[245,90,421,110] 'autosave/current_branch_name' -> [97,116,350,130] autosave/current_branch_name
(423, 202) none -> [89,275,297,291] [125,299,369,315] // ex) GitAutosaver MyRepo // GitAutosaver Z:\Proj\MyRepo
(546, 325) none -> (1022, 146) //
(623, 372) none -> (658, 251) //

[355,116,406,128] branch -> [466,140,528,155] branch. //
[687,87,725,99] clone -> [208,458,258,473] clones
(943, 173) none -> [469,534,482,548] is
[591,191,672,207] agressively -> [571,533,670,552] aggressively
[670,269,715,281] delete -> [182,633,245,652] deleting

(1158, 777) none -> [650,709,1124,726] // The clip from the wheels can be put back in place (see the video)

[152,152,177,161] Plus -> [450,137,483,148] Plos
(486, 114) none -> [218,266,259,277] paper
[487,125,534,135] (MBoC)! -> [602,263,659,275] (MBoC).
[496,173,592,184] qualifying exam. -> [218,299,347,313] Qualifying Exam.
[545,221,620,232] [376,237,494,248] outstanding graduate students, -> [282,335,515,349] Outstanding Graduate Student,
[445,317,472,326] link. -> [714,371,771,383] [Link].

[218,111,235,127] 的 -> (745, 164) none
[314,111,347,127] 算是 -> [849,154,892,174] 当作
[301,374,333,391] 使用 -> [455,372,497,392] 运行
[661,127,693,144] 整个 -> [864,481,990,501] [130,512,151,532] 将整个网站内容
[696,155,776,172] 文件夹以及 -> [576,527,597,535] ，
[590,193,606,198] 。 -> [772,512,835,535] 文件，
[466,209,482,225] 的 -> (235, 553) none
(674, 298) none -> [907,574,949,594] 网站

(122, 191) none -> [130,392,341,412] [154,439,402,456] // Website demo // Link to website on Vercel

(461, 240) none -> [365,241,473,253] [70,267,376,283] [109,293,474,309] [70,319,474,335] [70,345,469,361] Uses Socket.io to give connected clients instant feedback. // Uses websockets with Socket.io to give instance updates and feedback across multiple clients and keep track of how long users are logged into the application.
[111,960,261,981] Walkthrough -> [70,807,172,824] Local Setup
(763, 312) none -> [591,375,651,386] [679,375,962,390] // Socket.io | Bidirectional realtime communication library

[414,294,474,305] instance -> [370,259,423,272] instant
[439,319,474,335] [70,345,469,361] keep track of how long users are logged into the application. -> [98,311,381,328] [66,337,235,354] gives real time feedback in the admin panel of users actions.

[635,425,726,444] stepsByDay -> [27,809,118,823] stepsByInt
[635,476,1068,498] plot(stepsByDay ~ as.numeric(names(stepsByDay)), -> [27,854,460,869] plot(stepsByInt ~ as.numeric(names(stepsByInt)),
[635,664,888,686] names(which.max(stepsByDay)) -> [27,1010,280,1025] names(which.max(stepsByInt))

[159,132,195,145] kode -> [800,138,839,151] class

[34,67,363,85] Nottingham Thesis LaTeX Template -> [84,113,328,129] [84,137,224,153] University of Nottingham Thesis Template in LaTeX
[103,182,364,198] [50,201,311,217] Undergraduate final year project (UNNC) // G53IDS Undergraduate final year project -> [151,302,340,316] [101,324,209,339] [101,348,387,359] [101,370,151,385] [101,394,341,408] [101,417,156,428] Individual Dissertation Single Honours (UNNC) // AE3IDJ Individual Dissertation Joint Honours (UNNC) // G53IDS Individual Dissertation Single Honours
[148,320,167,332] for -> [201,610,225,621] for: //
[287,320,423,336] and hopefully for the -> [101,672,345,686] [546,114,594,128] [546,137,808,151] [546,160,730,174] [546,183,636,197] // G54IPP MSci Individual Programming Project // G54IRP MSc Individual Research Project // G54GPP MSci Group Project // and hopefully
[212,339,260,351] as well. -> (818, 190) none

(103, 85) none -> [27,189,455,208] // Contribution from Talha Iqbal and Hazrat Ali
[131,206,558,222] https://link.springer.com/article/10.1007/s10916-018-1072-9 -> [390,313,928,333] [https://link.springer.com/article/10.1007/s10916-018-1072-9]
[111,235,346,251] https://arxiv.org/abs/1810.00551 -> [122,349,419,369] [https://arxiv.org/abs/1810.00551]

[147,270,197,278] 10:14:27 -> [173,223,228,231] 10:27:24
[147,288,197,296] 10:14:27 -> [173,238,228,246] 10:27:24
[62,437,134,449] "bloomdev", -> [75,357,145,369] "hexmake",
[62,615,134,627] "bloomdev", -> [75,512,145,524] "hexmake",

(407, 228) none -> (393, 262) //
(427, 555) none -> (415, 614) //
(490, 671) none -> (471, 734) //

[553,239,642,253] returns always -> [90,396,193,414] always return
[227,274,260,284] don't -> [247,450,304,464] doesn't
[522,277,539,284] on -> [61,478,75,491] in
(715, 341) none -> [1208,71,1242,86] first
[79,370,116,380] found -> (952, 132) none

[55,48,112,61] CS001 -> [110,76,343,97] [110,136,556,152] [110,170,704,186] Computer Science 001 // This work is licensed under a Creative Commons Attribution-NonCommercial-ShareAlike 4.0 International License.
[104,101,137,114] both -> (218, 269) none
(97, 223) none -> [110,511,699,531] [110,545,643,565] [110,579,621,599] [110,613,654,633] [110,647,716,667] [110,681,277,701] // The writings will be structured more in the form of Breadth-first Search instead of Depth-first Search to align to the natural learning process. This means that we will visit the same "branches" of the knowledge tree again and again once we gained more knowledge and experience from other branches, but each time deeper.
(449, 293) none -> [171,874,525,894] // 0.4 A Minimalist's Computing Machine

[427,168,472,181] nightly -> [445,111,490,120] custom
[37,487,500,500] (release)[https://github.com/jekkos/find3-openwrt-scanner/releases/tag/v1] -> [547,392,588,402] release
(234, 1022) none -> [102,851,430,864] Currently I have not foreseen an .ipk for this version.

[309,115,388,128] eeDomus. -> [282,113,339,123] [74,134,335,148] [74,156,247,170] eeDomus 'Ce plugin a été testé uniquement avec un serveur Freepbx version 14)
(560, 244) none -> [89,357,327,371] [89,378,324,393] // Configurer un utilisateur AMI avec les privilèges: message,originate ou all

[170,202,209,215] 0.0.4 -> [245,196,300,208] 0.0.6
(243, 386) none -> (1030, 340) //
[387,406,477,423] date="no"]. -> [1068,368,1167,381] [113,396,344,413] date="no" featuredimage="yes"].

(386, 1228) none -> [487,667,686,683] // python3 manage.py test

■ ■ ■ ■ ■ ■ ■

» The problem
Exact copies of every record above are required.

» Response to this task
[245,90,421,110] 'autosave/current_branch_name' -> [97,116,350,130] autosave/current_branch_name
(423, 202) none -> [89,275,297,291] [125,299,369,315] // ex) GitAutosaver MyRepo // GitAutosaver Z:\Proj\MyRepo
(546, 325) none -> (1022, 146) //
(623, 372) none -> (658, 251) //

[355,116,406,128] branch -> [466,140,528,155] branch. //
[687,87,725,99] clone -> [208,458,258,473] clones
(943, 173) none -> [469,534,482,548] is
[591,191,672,207] agressively -> [571,533,670,552] aggressively
[670,269,715,281] delete -> [182,633,245,652] deleting

(1158, 777) none -> [650,709,1124,726] // The clip from the wheels can be put back in place (see the video)

[152,152,177,161] Plus -> [450,137,483,148] Plos
(486, 114) none -> [218,266,259,277] paper
[487,125,534,135] (MBoC)! -> [602,263,659,275] (MBoC).
[496,173,592,184] qualifying exam. -> [218,299,347,313] Qualifying Exam.
[545,221,620,232] [376,237,494,248] outstanding graduate students, -> [282,335,515,349] Outstanding Graduate Student,
[445,317,472,326] link. -> [714,371,771,383] [Link].

[218,111,235,127] 的 -> (745, 164) none
[314,111,347,127] 算是 -> [849,154,892,174] 当作
[301,374,333,391] 使用 -> [455,372,497,392] 运行
[661,127,693,144] 整个 -> [864,481,990,501] [130,512,151,532] 将整个网站内容
[696,155,776,172] 文件夹以及 -> [576,527,597,535] ，
[590,193,606,198] 。 -> [772,512,835,535] 文件，
[466,209,482,225] 的 -> (235, 553) none
(674, 298) none -> [907,574,949,594] 网站

(122, 191) none -> [130,392,341,412] [154,439,402,456] // Website demo // Link to website on Vercel

(461, 240) none -> [365,241,473,253] [70,267,376,283] [109,293,474,309] [70,319,474,335] [70,345,469,361] Uses Socket.io to give connected clients instant feedback. // Uses websockets with Socket.io to give instance updates and feedback across multiple clients and keep track of how long users are logged into the application.
[111,960,261,981] Walkthrough -> [70,807,172,824] Local Setup
(763, 312) none -> [591,375,651,386] [679,375,962,390] // Socket.io | Bidirectional realtime communication library

[414,294,474,305] instance -> [370,259,423,272] instant
[439,319,474,335] [70,345,469,361] keep track of how long users are logged into the application. -> [98,311,381,328] [66,337,235,354] gives real time feedback in the admin panel of users actions.

[635,425,726,444] stepsByDay -> [27,809,118,823] stepsByInt
[635,476,1068,498] plot(stepsByDay ~ as.numeric(names(stepsByDay)), -> [27,854,460,869] plot(stepsByInt ~ as.numeric(names(stepsByInt)),
[635,664,888,686] names(which.max(stepsByDay)) -> [27,1010,280,1025] names(which.max(stepsByInt))

[159,132,195,145] kode -> [800,138,839,151] class

[34,67,363,85] Nottingham Thesis LaTeX Template -> [84,113,328,129] [84,137,224,153] University of Nottingham Thesis Template in LaTeX
[103,182,364,198] [50,201,311,217] Undergraduate final year project (UNNC) // G53IDS Undergraduate final year project -> [151,302,340,316] [101,324,209,339] [101,348,387,359] [101,370,151,385] [101,394,341,408] [101,417,156,428] Individual Dissertation Single Honours (UNNC) // AE3IDJ Individual Dissertation Joint Honours (UNNC) // G53IDS Individual Dissertation Single Honours
[148,320,167,332] for -> [201,610,225,621] for: //
[287,320,423,336] and hopefully for the -> [101,672,345,686] [546,114,594,128] [546,137,808,151] [546,160,730,174] [546,183,636,197] // G54IPP MSci Individual Programming Project // G54IRP MSc Individual Research Project // G54GPP MSci Group Project // and hopefully
[212,339,260,351] as well. -> (818, 190) none

(103, 85) none -> [27,189,455,208] // Contribution from Talha Iqbal and Hazrat Ali
[131,206,558,222] https://link.springer.com/article/10.1007/s10916-018-1072-9 -> [390,313,928,333] [https://link.springer.com/article/10.1007/s10916-018-1072-9]
[111,235,346,251] https://arxiv.org/abs/1810.00551 -> [122,349,419,369] [https://arxiv.org/abs/1810.00551]

[147,270,197,278] 10:14:27 -> [173,223,228,231] 10:27:24
[147,288,197,296] 10:14:27 -> [173,238,228,246] 10:27:24
[62,437,134,449] "bloomdev", -> [75,357,145,369] "hexmake",
[62,615,134,627] "bloomdev", -> [75,512,145,524] "hexmake",

(407, 228) none -> (393, 262) //
(427, 555) none -> (415, 614) //
(490, 671) none -> (471, 734) //

[553,239,642,253] returns always -> [90,396,193,414] always return
[227,274,260,284] don't -> [247,450,304,464] doesn't
[522,277,539,284] on -> [61,478,75,491] in
(715, 341) none -> [1208,71,1242,86] first
[79,370,116,380] found -> (952, 132) none

[55,48,112,61] CS001 -> [110,76,343,97] [110,136,556,152] [110,170,704,186] Computer Science 001 // This work is licensed under a Creative Commons Attribution-NonCommercial-ShareAlike 4.0 International License.
[104,101,137,114] both -> (218, 269) none
(97, 223) none -> [110,511,699,531] [110,545,643,565] [110,579,621,599] [110,613,654,633] [110,647,716,667] [110,681,277,701] // The writings will be structured more in the form of Breadth-first Search instead of Depth-first Search to align to the natural learning process. This means that we will visit the same "branches" of the knowledge tree again and again once we gained more knowledge and experience from other branches, but each time deeper.
(449, 293) none -> [171,874,525,894] // 0.4 A Minimalist's Computing Machine

[427,168,472,181] nightly -> [445,111,490,120] custom
[37,487,500,500] (release)[https://github.com/jekkos/find3-openwrt-scanner/releases/tag/v1] -> [547,392,588,402] release
(234, 1022) none -> [102,851,430,864] Currently I have not foreseen an .ipk for this version.

[309,115,388,128] eeDomus. -> [282,113,339,123] [74,134,335,148] [74,156,247,170] eeDomus 'Ce plugin a été testé uniquement avec un serveur Freepbx version 14)
(560, 244) none -> [89,357,327,371] [89,378,324,393] // Configurer un utilisateur AMI avec les privilèges: message,originate ou all

[170,202,209,215] 0.0.4 -> [245,196,300,208] 0.0.6
(243, 386) none -> (1030, 340) //
[387,406,477,423] date="no"]. -> [1068,368,1167,381] [113,396,344,413] date="no" featuredimage="yes"].

(386, 1228) none -> [487,667,686,683] // python3 manage.py test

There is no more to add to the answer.